Thanks for the quick reply.  The image is SMI.

Ken

Ken

Okay, that's PBR discounted then.

Are your other internal vlans summarisable ? Lets say you had a number of vlans that all had 192.168.x.x addressing.

What you could do is put the new firewall inside interface into the server vlan. Not very secure but i'm assuming you don't want to readdress the server ?

Then on the server you could add 2 routes -

ip route 192.168.x.x 255.255.0.0

ip route 0.0.0.0 0.0.0.0

obviously if there are other subnets internally you would need to add routes for these. And the routes will not be that syntax when you add them to the server.

Jon

Jon,

Our vlans are not summarisable.  Our network is scattered across a 10.x.x.x address scheme, segmented into 20+ vlans.  I would have a lot of entries to place in the hosts file of the email server.  Could I just put the gateway address 0.0.0.0 0.0.0.0 into the hosts file and have it work?  Would it use the routing table of the layer 3 switch to route between vlans and use the hosts file when it cannot find an entry in the routing table or would it use the layer 3 switch default route at that point and skip the host file?

Ken

tohoken wrote:

Jon,

Our vlans are not summarisable.  Our network is scattered across a 10.x.x.x address scheme, segmented into 20+ vlans.  I would have a lot of entries to place in the hosts file of the email server.  Could I just put the gateway address 0.0.0.0 0.0.0.0 into the hosts file and have it work?  Would it use the routing table of the layer 3 switch to route between vlans and use the hosts file when it cannot find an entry in the routing table or would it use the layer 3 switch default route at that point and skip the host file?

Ken

Ken

If all your networks are 10.x.x.x then they don't need to be summarisable.
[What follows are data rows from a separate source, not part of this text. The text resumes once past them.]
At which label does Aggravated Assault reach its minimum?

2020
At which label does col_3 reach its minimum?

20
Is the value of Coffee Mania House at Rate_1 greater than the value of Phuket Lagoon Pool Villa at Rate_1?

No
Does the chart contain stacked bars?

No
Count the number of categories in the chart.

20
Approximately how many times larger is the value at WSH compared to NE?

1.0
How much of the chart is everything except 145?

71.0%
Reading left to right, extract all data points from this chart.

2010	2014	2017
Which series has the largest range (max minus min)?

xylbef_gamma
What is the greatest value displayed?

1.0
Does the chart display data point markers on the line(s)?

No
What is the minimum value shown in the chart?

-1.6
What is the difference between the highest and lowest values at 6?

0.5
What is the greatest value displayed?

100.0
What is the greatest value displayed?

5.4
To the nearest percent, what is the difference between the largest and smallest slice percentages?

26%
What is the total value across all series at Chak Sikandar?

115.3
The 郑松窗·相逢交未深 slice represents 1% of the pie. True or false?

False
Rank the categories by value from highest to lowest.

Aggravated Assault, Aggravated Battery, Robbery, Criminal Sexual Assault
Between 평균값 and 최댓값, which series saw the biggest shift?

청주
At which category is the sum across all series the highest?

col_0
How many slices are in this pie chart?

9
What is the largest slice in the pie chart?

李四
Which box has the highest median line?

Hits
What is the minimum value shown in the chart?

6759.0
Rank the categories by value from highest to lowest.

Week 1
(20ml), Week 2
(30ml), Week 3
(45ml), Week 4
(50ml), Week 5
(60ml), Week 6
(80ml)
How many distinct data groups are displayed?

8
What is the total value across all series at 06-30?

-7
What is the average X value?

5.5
All 10.x.x.x is not routable on the internet so you actually only need 2 routes entries ie.

ip route 10.0.0.0 255.0.0.0

ip route 0.0.0.0 0.0.0.0

Edit - in answer to your question host routes would take precedence. So with a default route it would send everything other than traffic for the server vlan to the firewall which is not what you want. Try the above 2 routes, it should work fine.

Jon

Edison Ortiz
Hall of Fame
Hall of Fame

Another option is changing the Exchange Server's default gateway to point to FW 2

and under the DOS prompt enter a persistent route add for network 10.0.0.0/8 pointing to your 3550 switch.

http://www.howtogeek.com/howto/windows/adding-a-tcpip-route-to-the-windows-routing-table/

Note: This will only work if the FW and Exchange server are on the same subnet.